Keri-Lynn Wilson is the founding conductor and music director of the Ukrainian Freedom Orchestra.

I’m in Lviv, rehearsing a concert to commemorate the first anniversary of Russia’s brutal invasion. The headline of our concert poster reads “In Memory of the Invincibles,” dedicated to those who have died and to the indomitable will of the Ukrainian people. And that resolve is how and why Ukraine will win this war: by refusing to accept anything other than victory.

Ukraine will never give up the fight for its freedom and, by extension, for a democratic world. Although I’m Canadian by birth, my maternal great-grandparents immigrated to Winnipeg from the Ukrainian city of Chernivtsi, near the Romanian border, in the early 1900s. They were part of a wave of immigrants that settled in the plains of Canada in search of a better life. As a little girl, I was exposed to my cultural heritage, each winter dressed in Ukrainian folkloric costumes on holiday feast days.

When I became a conductor, I remained interested in my Slavic roots. I learned Russian, briefly conducted in Kyiv two decades ago, and then became a frequent guest conductor of the historic Bolshoi Theatre in Moscow. But with the start of the invasion, I turned my back on Russian government-backed institutions like the Bolshoi. Instead, I sought out long-lost relatives in Ukraine and was reunited – initially through the internet – with my distant cousin Nadia, a high-school teacher in Chernivtsi.

Like so many Ukrainians, Nadia volunteered to join the war effort. She drove supplies to the front lines and sewed camouflage clothes for the troops while continuing to teach through blackouts and bombings.

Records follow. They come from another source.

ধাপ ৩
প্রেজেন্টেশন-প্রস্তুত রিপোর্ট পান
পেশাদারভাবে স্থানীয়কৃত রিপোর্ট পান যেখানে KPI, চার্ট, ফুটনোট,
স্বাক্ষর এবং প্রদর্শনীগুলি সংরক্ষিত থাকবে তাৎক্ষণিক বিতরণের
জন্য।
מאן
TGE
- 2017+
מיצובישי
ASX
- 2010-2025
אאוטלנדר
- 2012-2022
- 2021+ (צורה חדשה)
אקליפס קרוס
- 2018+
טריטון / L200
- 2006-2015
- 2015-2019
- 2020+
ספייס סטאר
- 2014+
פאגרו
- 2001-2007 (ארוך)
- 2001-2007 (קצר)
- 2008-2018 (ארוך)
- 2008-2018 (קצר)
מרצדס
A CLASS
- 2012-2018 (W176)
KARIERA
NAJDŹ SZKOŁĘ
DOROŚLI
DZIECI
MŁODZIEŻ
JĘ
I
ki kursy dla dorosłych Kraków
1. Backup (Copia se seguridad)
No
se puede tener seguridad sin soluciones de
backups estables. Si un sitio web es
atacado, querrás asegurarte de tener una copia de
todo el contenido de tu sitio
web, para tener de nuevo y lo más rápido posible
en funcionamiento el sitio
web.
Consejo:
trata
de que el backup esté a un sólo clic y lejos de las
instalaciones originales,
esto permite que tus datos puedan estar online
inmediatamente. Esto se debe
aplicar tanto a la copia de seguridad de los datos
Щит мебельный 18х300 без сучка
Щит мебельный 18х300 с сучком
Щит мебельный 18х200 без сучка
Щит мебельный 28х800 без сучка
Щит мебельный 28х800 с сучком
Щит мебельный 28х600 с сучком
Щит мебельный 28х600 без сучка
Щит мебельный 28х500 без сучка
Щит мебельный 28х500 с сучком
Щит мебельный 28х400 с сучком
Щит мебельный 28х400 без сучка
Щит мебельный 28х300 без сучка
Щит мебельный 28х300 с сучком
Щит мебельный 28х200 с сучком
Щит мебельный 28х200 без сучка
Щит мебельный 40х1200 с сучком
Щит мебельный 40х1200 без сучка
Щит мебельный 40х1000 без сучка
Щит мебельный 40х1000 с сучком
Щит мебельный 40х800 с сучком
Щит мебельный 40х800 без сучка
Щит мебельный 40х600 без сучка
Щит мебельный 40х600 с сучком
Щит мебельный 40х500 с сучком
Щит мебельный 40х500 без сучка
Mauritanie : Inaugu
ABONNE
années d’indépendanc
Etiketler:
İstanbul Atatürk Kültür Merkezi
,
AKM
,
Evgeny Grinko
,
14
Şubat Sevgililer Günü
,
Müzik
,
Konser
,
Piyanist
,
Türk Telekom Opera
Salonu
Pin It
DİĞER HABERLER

Nadia’s brother, Andriy, was a painter and professor of journalism in Chernivtsi before the war began. In 2014, when Russia began the conflict in Donbas, and with the illegal annexation of Crimea, Andriy traded his paintbrush for a rifle. He is now a high-ranking officer, commanding troops on the eastern front.

According to Nadia, harrowing experiences on the front lines have visibly aged her 45-year-old brother. But he has never wavered. Nadia and Andriy are two of the reasons why Ukraine will win the war. Like their millions of comrades, they are the invincible resistance to Vladimir Putin’s monstrous attacks. They are the heart and soul of Ukraine.

The fight for Ukraine’s freedom inspired me to join the battle on the cultural front. Less than a month after the invasion, I began plans to form the Ukrainian Freedom Orchestra, an ensemble of 74 leading Ukrainian musicians from different orchestras and opera companies inside Ukraine and abroad. We are Ukraine’s soldiers of music, defending Ukraine’s cultural legacy through our performances in the capital cities of the world, while Mr. Putin’s cultural propaganda machine sputters. Many of Russia’s leading artists have fled, repulsed by Mr. Putin’s soulless oppression.

When the Soviet Union was invaded by Hitler during the Second World War, it was forced to defend its territory. During the siege of Leningrad, faced with a blockade and starvation, the Russian people rose up and defeated Hitler against all odds. That was a noble fight for their freedom, and that’s why they eventually prevailed. In this war, Russians don’t know what they are fighting for, while Ukrainians are defending the very existence of their country.

The Russian forces are no match for the heroic forces of the Ukrainian people. Whether it is this spring or the next, Ukraine will win. And I look forward to some day conducting a “Concert of the Invincibles” at the Kremlin in celebration of Ukraine’s ultimate triumph and the regime change in Russia that most surely will follow Mr. Putin’s defeat. Slava Ukraini!